The link between lipid metabolism and HCV is a well-defined relationship that is thought to partly dictate the tropism of the virus to the liver [56, 57]. HCV-induced upregulation of de novo lipogenesis contributes to viral replication, assembly, and packaging for export through biogenesis of membranes, lipid droplets, and lipoproteins. In this report, we define an additional role for de novo lipogenesis in HCV infection where the specific inhibition of ACC activity, which catalyzes the rate-limiting step of de novo lipogenesis, decreases viral RNA replication without a concurrent loss in viral protein levels. Importantly, inhibition of protein palmitoylation in the infected host mirrored the effects of inhibiting the ACC enzymes, suggesting a potential role for ACC inhibitors in altering HCV replication through palmitoylation. Moreover, ACC inhibition resulted in a notable reduction in lipid droplets, which were restored by the addition of exogenous fatty acids. Collectively, our results posit distinct roles for de novo synthesized and extracellular lipids in HCV infection: de novo lipogenesis facilitates viral RNA replication potentially through palmitoylation of host and viral proteins, while exogenous lipids are trafficked to lipid droplets that act as scaffolds for viral assembly.
To dissect the roles of intracellular and extracellular pools of lipids in HCV infection, we used K1 and soraphen A, two non-competitive inhibitors of ACC, the enzyme that catalyzes the rate-limiting step of de novo lipogenesis. ACC is a large multi-domain enzyme that exists in two isoforms, ACC1 and ACC2, both of which are expressed in the liver . ACC1 is localized to the cytosol where it functions in carboxylating acetyl-CoA to malonyl-CoA for nascent fatty acid synthesis. ACC2 is targeted to the mitochondria where it inhibits β-oxidation of fatty acids. Although ACC1 is thought to be responsible for the bulk of fatty acid synthesis, previous studies have demonstrated that ACC2 can also function in de novo lipogenesis . It is likely for this reason that even partial inhibition of either ACC isoform resulted in a loss in viral RNA.

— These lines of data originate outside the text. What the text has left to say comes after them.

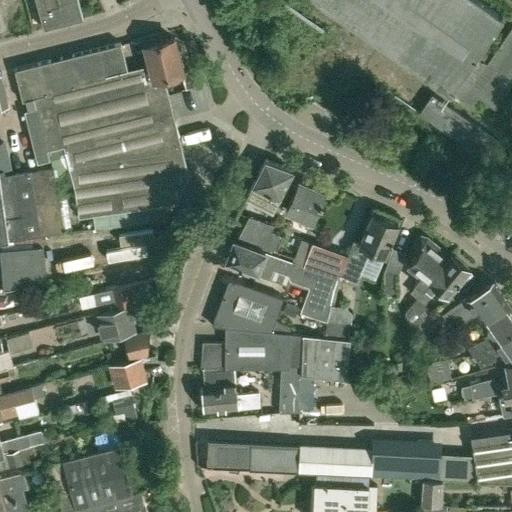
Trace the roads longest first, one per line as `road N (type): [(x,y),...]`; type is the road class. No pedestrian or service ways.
road 1 (residential): [(197,511),(182,425),(183,332),(262,111)]
road 2 (residential): [(511,254),(455,210),(316,146),(262,111)]
road 3 (residential): [(0,56),(104,28),(160,0)]
road 4 (residential): [(262,111),(231,72),(194,0)]
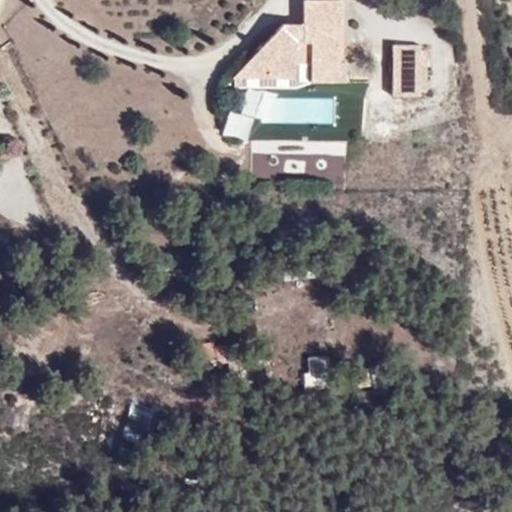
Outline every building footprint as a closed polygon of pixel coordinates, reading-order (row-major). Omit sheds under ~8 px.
[(350,102),(347,2),(305,3),(291,26),(232,80),(256,102),(350,102)] [(389,44),(389,93),(423,93),(423,43),(389,44)] [(194,346),(196,365),(225,362),(223,343),(194,346)] [(303,389),(327,389),(327,357),(303,357),(303,389)] [(141,437),(145,406),(127,403),(122,434),(141,437)]
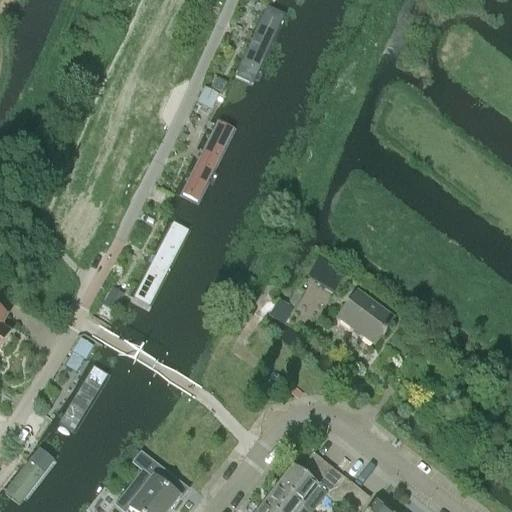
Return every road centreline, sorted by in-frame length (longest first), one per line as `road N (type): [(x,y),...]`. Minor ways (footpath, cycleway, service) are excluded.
road 1 (residential): [(0,440),(74,322),(232,0)]
road 2 (track): [(44,241),(155,0)]
road 3 (residential): [(459,511),(319,416),(285,426),(260,458)]
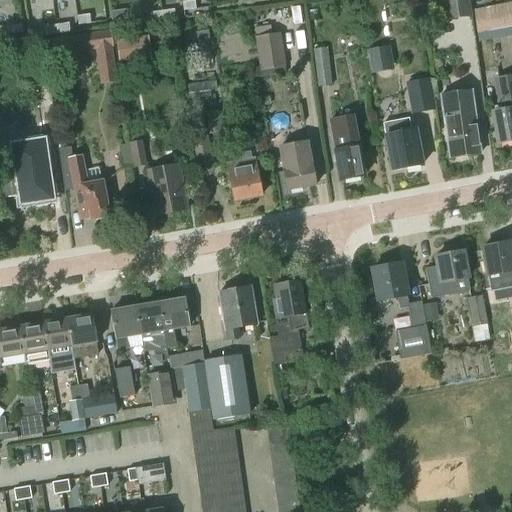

Our finding that inhibition of ACC decreases viral replication corroborates previous studies demonstrating that lipogenesis is essential for HCV replication. Specifically, previous reports identify a role for fatty acids in the formation of the membranous web, which is the site of HCV replication [60–62]. Our findings do not exclude this possibility as lipidomic analysis revealed a significant loss in lipids in cells treated with K1 or soraphen A for 3 days (Fig 3 and S1 Table). Surprisingly, treatment with K1 resulted in a loss of sphingomyelins in contrast to the slight increase in these lipids upon soraphen A treatment. In addition, K1 treatment produced a more pronounced loss in ceramides and glucosylceramides, with little to no effect on dihydroceramides, when compared to the effects of soraphen A. We cannot discount the possibility that these differences are due to off-target effects of the drug, which may also be contributing to the effect on HCV. Nevertheless, the concerted loss of other classes of lipids in both K1 and soraphen A-treated cells suggests that specific inhibition of ACC may be a common mechanism by which these inhibitors impact HCV infection. For example, the loss of diacylglycerols substantiated the absence of lipid droplets upon ACC inhibition, since diacylglycerols are the precursor to triacylglycerols, the predominant lipid found in lipid droplets. Notably, the striking loss of phosphatidic acids and phosphatidylcholines indicated potential changes to cellular membranes, as both classes of lipids are major membrane components . Therefore, in keeping with previous studies, altered cellular membranes are thus likely contributing to the loss in viral RNA seen upon inhibition of de novo lipogenesis . In addition, viral RNA in membranous webs has a longer half-life than its cytosolic counterpart , providing a potential explanation for the loss in viral RNA in K1 and soraphen A-treated cells.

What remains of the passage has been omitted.